▸ Task goal: Please return, word for word, every line from the one containing "Meine Tochter ist vor Kurzem zwei" through the last line of the rows below, including both. Leave the pictures out.
***** Records for the exercise
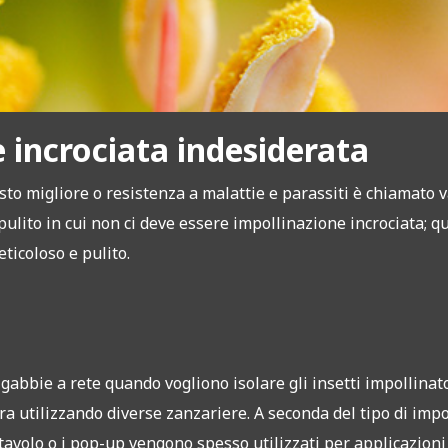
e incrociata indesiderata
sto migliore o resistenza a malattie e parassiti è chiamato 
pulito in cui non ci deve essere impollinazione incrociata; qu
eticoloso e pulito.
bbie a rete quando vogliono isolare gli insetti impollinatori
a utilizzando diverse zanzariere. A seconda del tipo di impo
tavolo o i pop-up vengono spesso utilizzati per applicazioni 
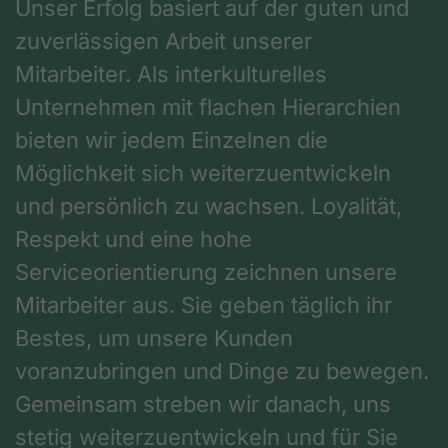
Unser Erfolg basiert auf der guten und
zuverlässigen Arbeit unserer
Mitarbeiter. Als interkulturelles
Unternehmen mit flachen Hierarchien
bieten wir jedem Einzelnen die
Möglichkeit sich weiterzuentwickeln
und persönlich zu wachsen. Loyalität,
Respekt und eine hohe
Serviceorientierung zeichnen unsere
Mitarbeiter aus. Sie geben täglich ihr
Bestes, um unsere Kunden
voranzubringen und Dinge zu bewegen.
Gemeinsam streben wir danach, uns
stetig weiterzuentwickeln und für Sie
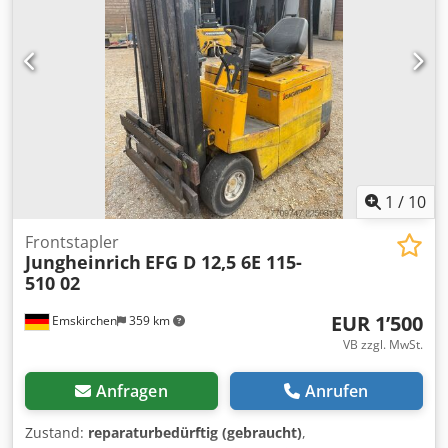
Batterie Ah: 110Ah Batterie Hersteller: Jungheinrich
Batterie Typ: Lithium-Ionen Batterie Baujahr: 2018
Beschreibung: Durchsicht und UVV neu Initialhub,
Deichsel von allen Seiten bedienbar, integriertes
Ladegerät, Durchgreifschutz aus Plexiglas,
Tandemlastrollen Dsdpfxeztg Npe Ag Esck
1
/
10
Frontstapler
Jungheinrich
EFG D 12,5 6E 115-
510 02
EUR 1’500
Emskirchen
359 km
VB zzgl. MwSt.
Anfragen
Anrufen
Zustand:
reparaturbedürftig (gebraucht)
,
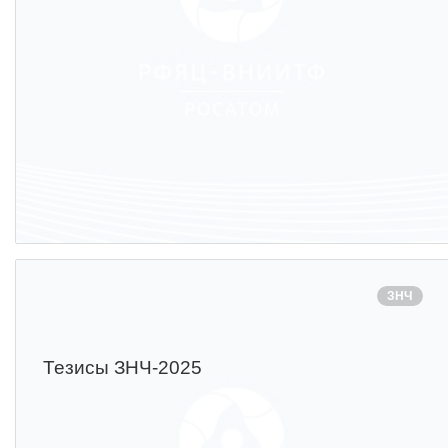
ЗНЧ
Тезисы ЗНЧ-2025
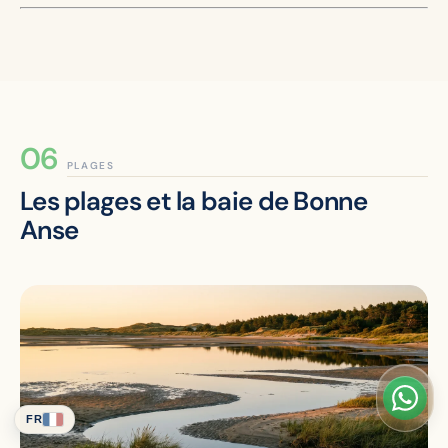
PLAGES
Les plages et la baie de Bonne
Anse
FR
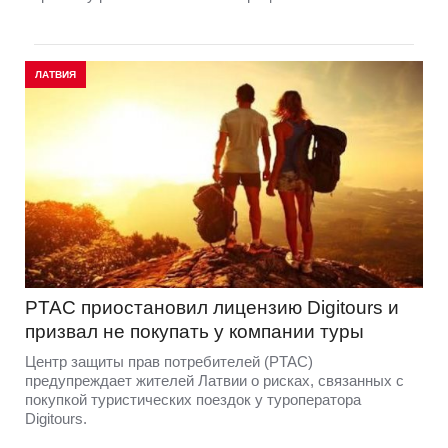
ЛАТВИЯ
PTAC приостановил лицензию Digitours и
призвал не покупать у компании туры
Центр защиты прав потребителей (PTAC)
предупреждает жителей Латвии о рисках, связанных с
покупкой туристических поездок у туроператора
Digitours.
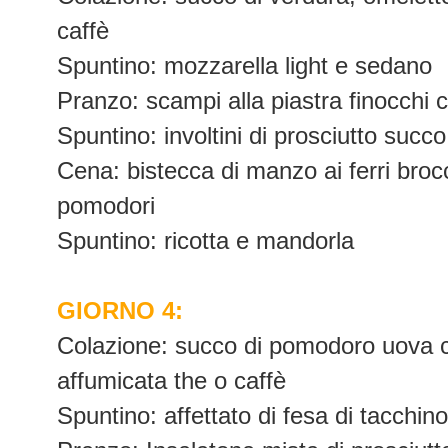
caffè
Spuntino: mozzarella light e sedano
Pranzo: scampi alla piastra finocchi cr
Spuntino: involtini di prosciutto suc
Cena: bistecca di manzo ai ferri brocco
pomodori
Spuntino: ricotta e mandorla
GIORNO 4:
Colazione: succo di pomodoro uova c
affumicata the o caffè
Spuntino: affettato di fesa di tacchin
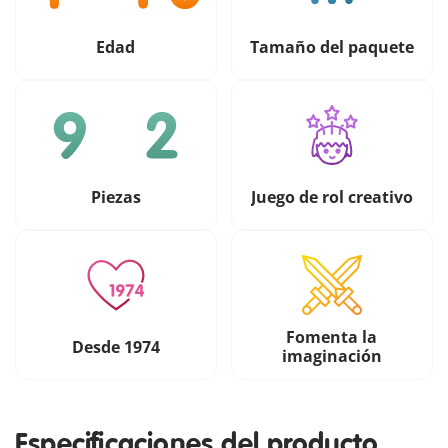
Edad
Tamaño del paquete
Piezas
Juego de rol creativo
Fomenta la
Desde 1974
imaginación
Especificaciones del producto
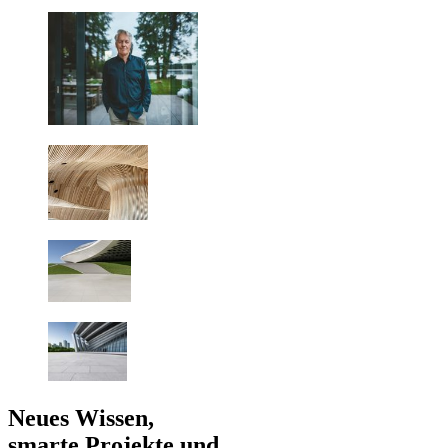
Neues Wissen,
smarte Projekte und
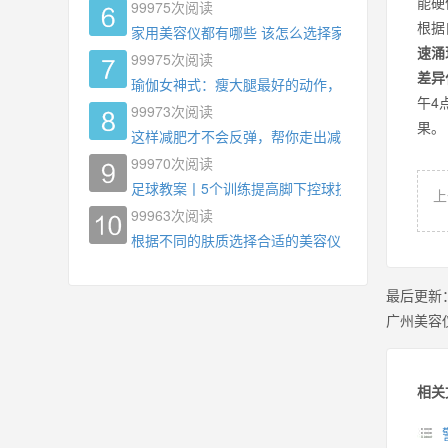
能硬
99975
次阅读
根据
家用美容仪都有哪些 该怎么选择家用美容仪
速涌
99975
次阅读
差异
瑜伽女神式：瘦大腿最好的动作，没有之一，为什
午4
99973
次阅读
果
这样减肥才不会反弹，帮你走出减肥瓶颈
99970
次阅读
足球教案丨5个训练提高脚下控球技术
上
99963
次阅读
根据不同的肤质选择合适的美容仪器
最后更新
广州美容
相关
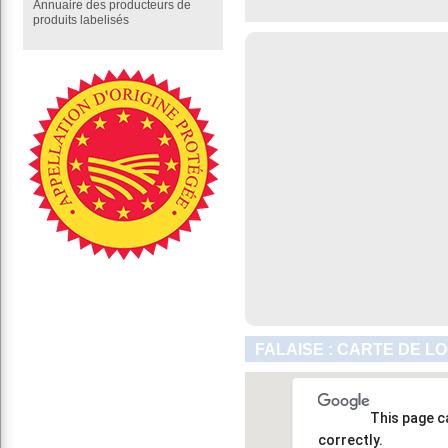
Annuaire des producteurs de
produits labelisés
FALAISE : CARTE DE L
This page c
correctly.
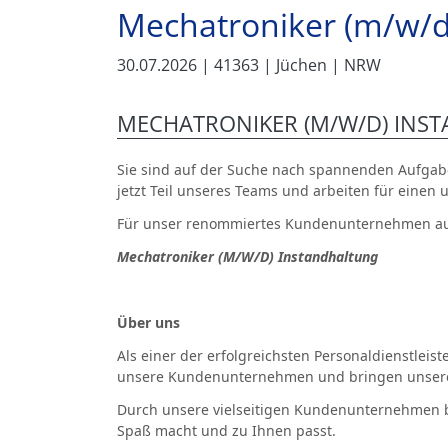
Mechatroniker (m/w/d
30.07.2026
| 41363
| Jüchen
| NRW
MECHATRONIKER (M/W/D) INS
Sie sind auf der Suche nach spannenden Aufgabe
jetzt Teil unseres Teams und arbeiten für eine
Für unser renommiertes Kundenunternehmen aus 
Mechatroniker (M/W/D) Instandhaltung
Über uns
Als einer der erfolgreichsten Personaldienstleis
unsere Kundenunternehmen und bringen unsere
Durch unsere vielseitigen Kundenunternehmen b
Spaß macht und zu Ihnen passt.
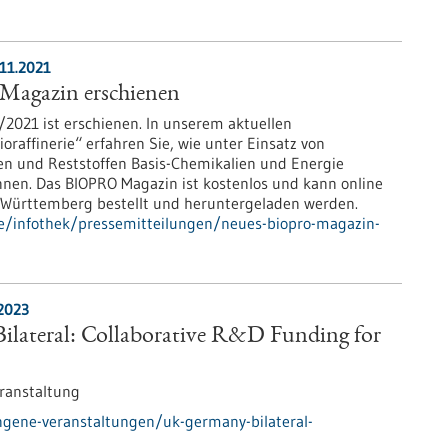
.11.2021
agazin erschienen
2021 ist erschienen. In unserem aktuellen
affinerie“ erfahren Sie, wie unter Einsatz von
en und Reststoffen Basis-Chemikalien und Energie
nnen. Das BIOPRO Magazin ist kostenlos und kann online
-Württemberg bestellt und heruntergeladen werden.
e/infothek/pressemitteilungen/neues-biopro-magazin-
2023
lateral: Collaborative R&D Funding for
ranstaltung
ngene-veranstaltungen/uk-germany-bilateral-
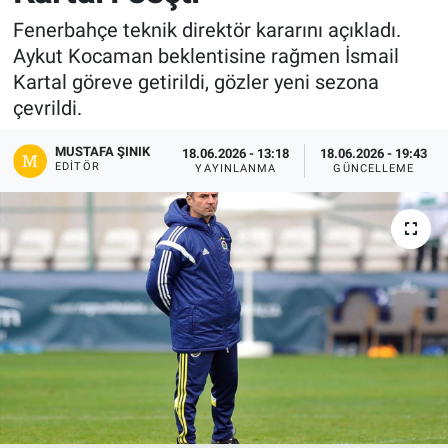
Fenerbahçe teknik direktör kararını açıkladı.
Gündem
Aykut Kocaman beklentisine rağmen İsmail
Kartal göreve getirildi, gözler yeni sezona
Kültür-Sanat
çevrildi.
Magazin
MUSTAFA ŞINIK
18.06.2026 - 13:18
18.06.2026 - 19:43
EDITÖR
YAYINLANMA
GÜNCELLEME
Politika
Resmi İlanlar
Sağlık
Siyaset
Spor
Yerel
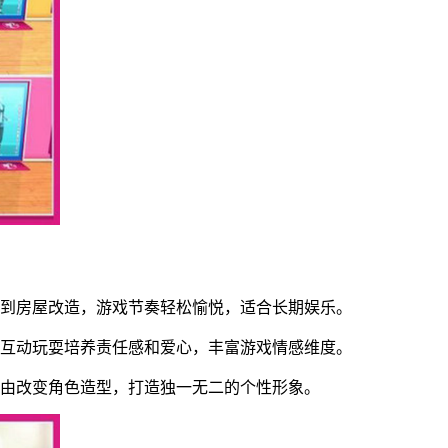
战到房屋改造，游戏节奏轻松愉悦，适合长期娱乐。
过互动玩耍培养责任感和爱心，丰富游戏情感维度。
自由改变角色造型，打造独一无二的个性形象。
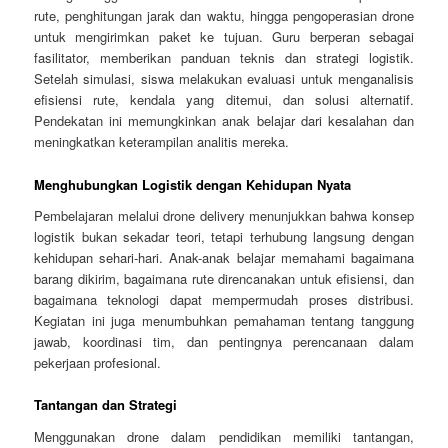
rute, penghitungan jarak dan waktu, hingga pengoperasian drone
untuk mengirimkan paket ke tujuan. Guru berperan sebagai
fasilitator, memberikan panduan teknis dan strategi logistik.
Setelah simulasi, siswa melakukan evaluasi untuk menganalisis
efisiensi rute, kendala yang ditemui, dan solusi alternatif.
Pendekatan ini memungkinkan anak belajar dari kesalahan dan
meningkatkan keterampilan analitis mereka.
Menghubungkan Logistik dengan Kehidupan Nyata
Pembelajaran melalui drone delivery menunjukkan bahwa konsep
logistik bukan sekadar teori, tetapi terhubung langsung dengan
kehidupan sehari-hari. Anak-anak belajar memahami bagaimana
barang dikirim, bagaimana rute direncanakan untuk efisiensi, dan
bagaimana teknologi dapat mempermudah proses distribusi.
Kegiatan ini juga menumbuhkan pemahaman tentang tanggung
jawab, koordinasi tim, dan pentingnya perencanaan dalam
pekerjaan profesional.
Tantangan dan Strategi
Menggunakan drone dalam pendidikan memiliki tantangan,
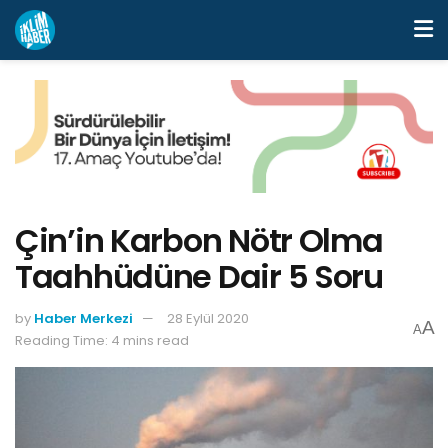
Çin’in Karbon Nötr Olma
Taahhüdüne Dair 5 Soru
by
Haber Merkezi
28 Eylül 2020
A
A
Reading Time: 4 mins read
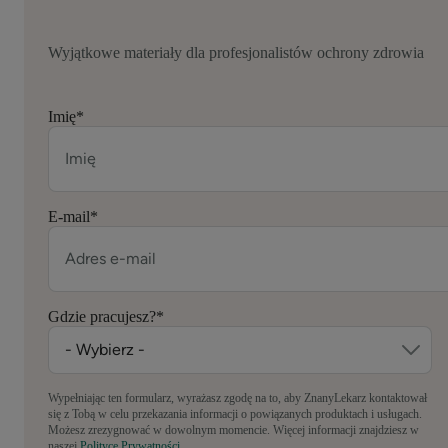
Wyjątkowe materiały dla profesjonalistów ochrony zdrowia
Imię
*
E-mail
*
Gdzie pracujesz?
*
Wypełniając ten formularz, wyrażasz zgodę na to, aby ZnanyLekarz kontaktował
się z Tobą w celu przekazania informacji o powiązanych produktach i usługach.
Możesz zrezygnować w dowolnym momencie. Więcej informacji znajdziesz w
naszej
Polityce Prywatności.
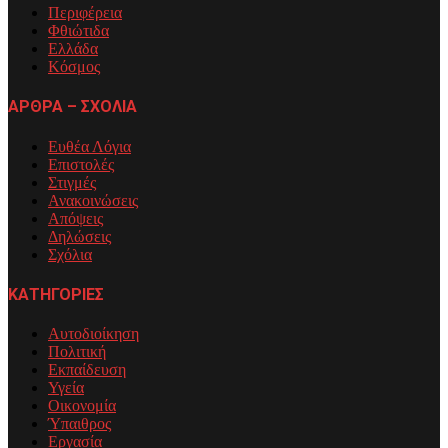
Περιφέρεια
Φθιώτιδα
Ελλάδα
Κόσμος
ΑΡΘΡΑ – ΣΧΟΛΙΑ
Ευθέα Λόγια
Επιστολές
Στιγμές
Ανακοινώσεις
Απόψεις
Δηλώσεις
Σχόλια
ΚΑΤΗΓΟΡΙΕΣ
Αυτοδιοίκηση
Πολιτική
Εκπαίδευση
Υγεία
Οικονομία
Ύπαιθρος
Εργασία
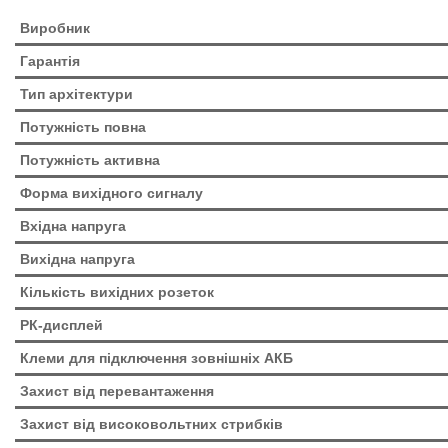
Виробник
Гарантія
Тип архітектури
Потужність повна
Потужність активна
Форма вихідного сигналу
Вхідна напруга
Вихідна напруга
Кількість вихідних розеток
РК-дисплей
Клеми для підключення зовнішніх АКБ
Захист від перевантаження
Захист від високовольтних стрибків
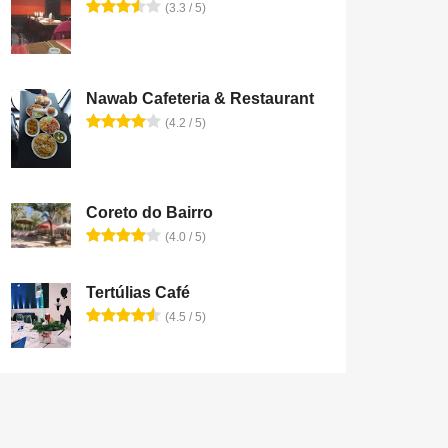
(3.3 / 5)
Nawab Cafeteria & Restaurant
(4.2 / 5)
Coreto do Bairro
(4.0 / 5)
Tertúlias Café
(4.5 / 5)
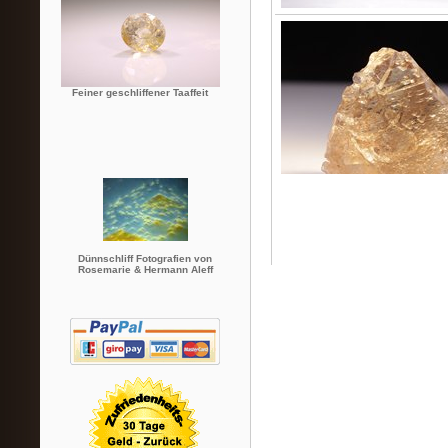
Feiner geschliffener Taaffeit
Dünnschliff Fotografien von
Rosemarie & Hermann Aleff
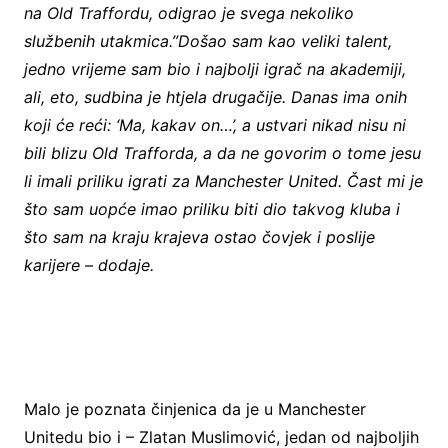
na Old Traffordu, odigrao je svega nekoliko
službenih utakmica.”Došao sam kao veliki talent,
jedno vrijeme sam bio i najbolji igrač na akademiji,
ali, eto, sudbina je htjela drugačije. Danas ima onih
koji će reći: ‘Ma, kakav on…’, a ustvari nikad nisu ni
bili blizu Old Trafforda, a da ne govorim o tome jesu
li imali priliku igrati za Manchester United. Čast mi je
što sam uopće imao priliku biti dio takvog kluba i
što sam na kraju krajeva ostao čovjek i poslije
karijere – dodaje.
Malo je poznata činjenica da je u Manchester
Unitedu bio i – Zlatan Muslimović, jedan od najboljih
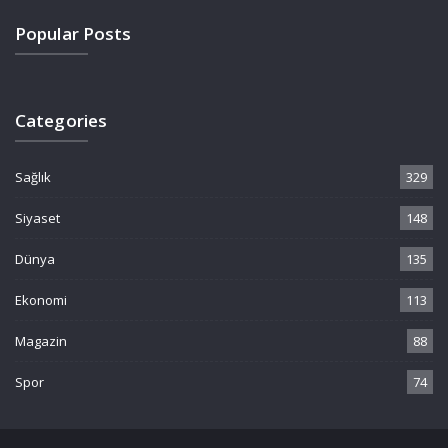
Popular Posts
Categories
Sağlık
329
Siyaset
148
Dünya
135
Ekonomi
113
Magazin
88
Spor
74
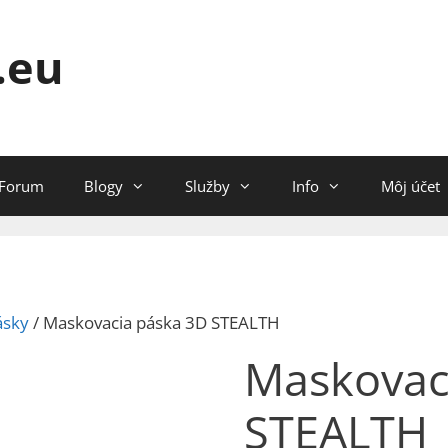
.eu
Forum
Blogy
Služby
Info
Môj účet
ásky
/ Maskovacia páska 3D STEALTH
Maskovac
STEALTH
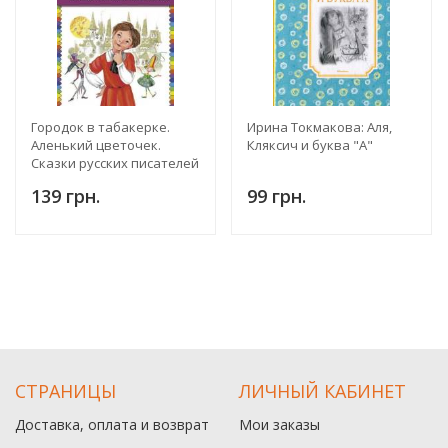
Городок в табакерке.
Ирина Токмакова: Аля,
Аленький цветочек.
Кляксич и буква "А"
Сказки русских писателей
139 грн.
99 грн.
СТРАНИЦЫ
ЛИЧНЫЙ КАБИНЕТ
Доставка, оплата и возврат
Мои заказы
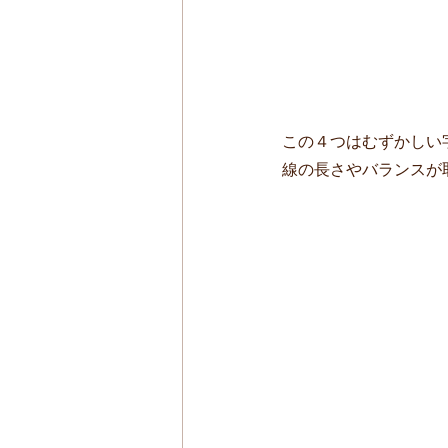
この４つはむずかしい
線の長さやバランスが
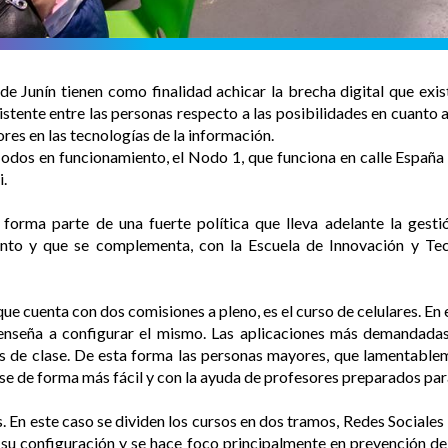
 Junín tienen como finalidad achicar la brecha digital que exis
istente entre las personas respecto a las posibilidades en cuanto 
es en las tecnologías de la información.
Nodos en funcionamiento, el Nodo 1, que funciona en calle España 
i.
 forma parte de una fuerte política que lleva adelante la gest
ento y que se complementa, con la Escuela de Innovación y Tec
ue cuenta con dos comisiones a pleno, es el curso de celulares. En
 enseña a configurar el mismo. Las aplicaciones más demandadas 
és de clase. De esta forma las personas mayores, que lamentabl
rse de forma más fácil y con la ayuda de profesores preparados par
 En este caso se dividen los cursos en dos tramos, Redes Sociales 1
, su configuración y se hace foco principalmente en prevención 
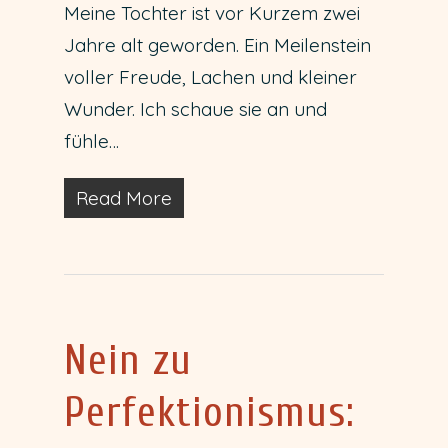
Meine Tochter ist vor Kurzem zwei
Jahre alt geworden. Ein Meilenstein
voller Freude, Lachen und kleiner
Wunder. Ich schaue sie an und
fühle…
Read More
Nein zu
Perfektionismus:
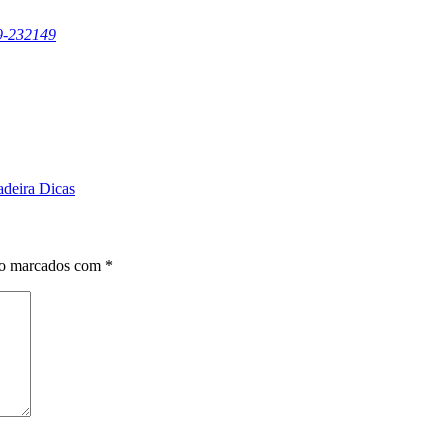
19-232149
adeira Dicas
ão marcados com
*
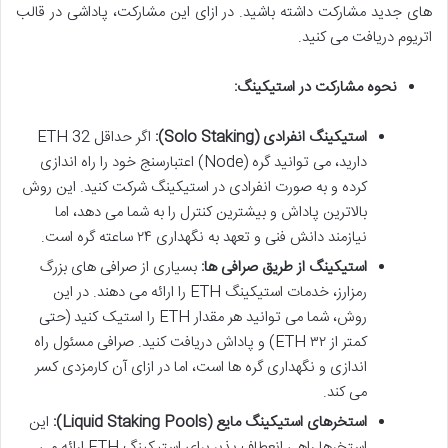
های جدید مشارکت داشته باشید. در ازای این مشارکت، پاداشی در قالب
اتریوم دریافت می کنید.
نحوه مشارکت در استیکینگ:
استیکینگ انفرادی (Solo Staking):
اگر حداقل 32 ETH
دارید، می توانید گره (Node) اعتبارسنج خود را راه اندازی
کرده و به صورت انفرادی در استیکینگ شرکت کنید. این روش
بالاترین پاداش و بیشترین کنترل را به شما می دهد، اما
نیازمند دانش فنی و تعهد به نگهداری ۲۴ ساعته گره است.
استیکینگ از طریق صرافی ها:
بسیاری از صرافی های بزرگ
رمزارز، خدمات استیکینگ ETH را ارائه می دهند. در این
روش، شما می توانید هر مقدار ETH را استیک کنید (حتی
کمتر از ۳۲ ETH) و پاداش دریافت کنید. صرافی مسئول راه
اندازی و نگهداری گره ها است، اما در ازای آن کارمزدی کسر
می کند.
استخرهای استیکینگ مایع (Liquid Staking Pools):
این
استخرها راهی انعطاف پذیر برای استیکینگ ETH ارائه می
**********
▸ Task answer:
Meine Tochter ist vor Kurzem zwei
Jahre alt geworden. Ein Meilenstein
voller Freude, Lachen und kleiner
Wunder. Ich schaue sie an und
fühle…
Read More
Nein zu
Perfektionismus:
19-232149
adeira Dicas
ão marcados com
*
های جدید مشارکت داشته باشید. در ازای این مشارکت، پاداشی در قالب
اتریوم دریافت می کنید.
نحوه مشارکت در استیکینگ:
استیکینگ انفرادی (Solo Staking):
اگر حداقل 32 ETH
دارید، می توانید گره (Node) اعتبارسنج خود را راه اندازی
کرده و به صورت انفرادی در استیکینگ شرکت کنید. این روش
بالاترین پاداش و بیشترین کنترل را به شما می دهد، اما
نیازمند دانش فنی و تعهد به نگهداری ۲۴ ساعته گره است.
استیکینگ از طریق صرافی ها:
بسیاری از صرافی های بزرگ
رمزارز، خدمات استیکینگ ETH را ارائه می دهند. در این
روش، شما می توانید هر مقدار ETH را استیک کنید (حتی
کمتر از ۳۲ ETH) و پاداش دریافت کنید. صرافی مسئول راه
اندازی و نگهداری گره ها است، اما در ازای آن کارمزدی کسر
می کند.
استخرهای استیکینگ مایع (Liquid Staking Pools):
این
استخرها راهی انعطاف پذیر برای استیکینگ ETH ارائه می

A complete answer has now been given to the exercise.